I can see how an iPod would be efficient. I imagine, the way technology's going, that it's something onto which music can be recorded and a selection of tracks set down in a matter of minutes. But where's the fun in that? Where's the nights spent up late, knowing there's work the next day, but not caring because you're engulfed in making something that's truly yours. So people like 'control of their journey', matching the music to its sections? There could be no more pure sense of control than marking the exact gaps between the tracks on your tape, running the cymbal beat of one straight into the bass guitar of another; or leaving some seconds for a pause, a change of tempo or just an awareness of keeping the time of the last track, so the next one comes in on the perfect upbeat...

It takes me three hours to make a mix tape, double the length of the tape itself. Three hours, every time. I've made hundreds of them and they've served every mood imaginable. They've often been full tapes of a single band or group, constructing the perfect album that never was. But more fun is the real DJ's touch; it's mixing the completely unlikely in such a way as to floor even the most doubting. Get them onto a track they love, have the intake of breath as we wait for the next, and then 'Wham!' - perhaps literally. This doesn't mean that I play my tapes to other people; but in my head there's always an audience other than myself, the audience which recognises the loving care I put into a tape.

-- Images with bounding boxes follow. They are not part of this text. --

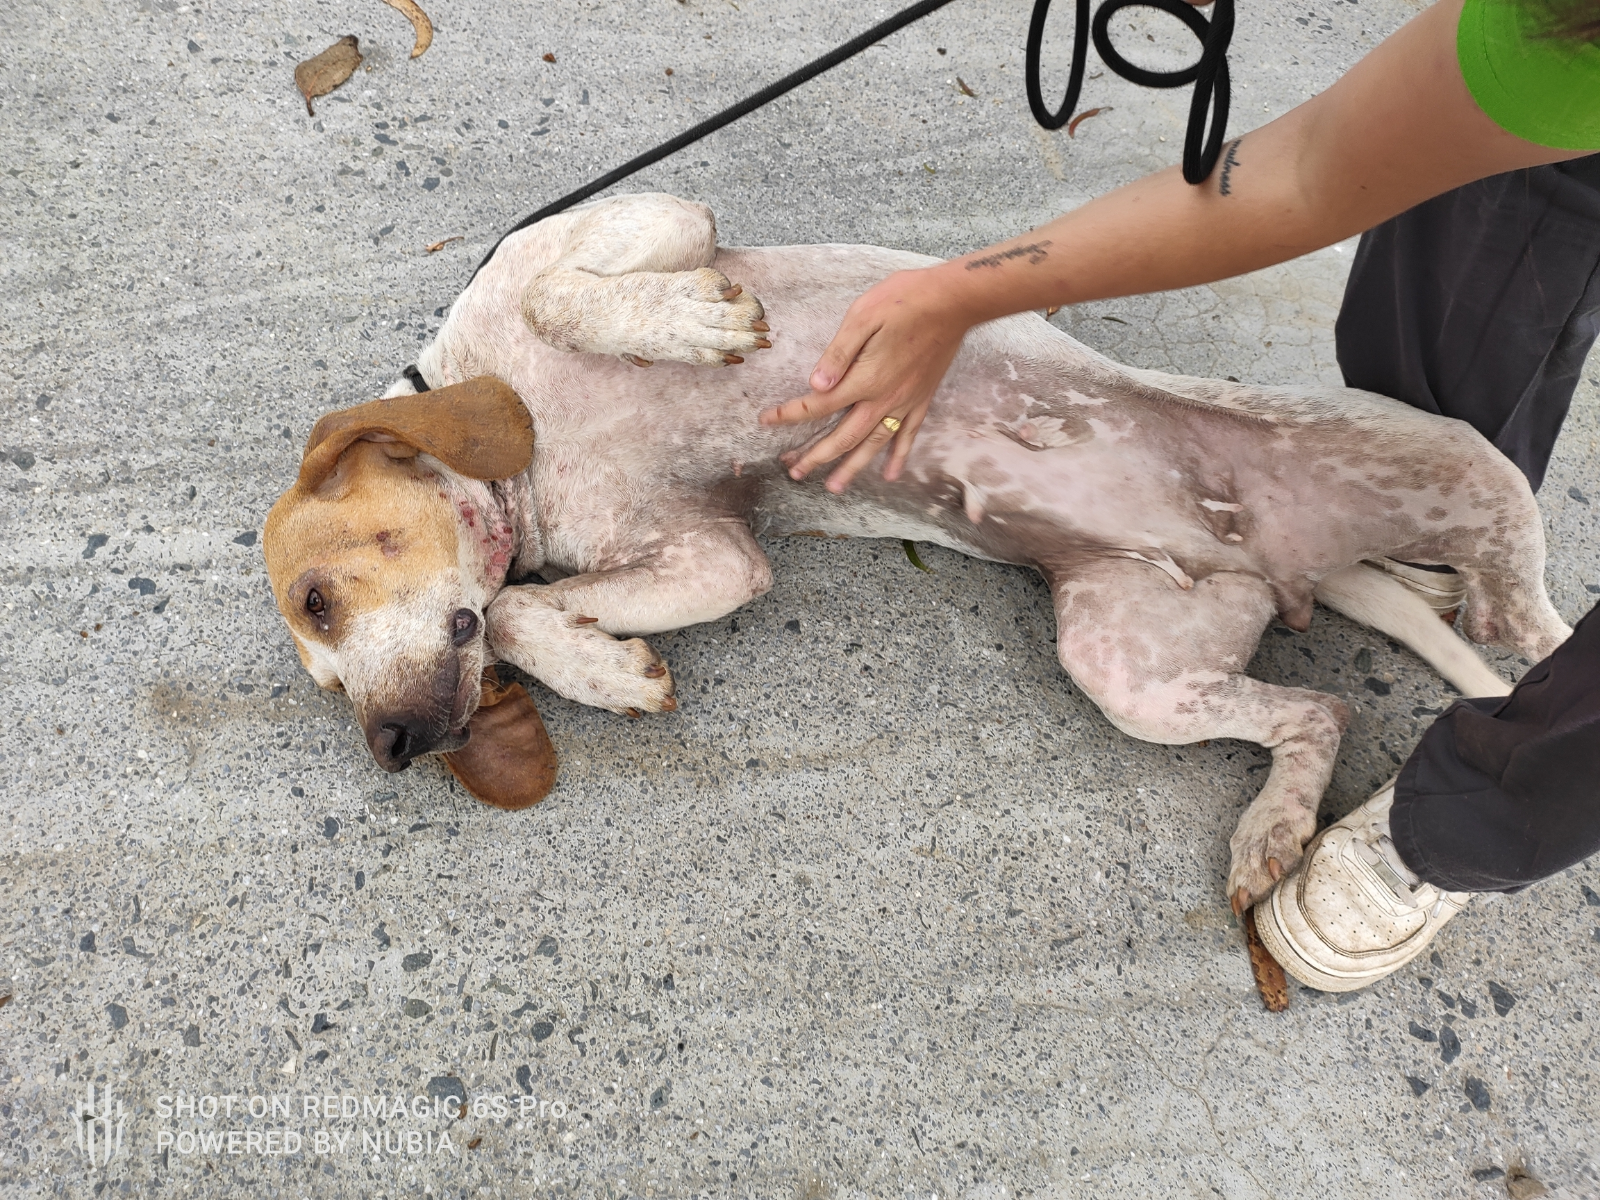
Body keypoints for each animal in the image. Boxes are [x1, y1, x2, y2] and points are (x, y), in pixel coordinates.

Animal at [263, 191, 1571, 911]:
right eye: (323, 677)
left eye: (319, 598)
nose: (390, 746)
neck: (518, 444)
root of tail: (1285, 564)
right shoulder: (709, 556)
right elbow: (526, 610)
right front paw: (608, 668)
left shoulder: (654, 222)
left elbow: (566, 296)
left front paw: (681, 322)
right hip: (1128, 667)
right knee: (1317, 714)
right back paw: (1273, 829)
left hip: (1431, 452)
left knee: (1527, 602)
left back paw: (1500, 613)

I play the audience too, of course, but it's not at all rare for me to be so distanced from the person who made the tape the night before, not knowing whether the arc in her head would come out right, that when I hear one song move into the next and then another, I'll just be shaking my head in disbelief, sometimes unable to contain a manic grin - to the great confusion of those around me.

But my music is as private as anyone's. I want to share it all the time, I want to make other people love the things I love and the mix tape is my evangelism, but when I've put it out on the line I want to grab it straight back, deny people what's there because, while I'm happy for them to hear the bands, the singers and the rhythm, the arc of the mix tape is still mine and everything in me goes into it. The journey is timed to perfection - I spent six months leaving the house to the same song - but more than that. It's timed so that every moment of every song is right. Some of the most wonderful experiences in my mundane life (as opposed to my other, exciting, life of espionage, obviously) have been when the music on my headphones matches exactly the world outside - Morrissey singing up and down at the end of Vicar In A Tutu, while the bus I'm on hits some bumps in time; the slow intro of U2's With or Without You on a coach riding into the German sunset on the worst night of my life; or Springsteen's State Trooper howling away on a dark country road. How can music become 'more personal' than that?

If I had 10,000 songs at my disposal, then I'd feel guilty if all I still listened to was the equivalent of a mix tape. There'd be a sense that I should be trying other things, like when I've left a CD in its wrapper since buying it months before, knowing that I should play it rather than the other music that's always there, but 'never finding the time'. The mix tape is perfect, because it's personal, it'd finite and the whole is infinitely greater than the sum of its parts. Plus, there's the thrill of turning it over at the end of the 90 minutes, knowing it's all about to start again...

Give me an old cassette over an iPod any day - when can you find an old iPod lying around and transport yourself back in time just by turning it on?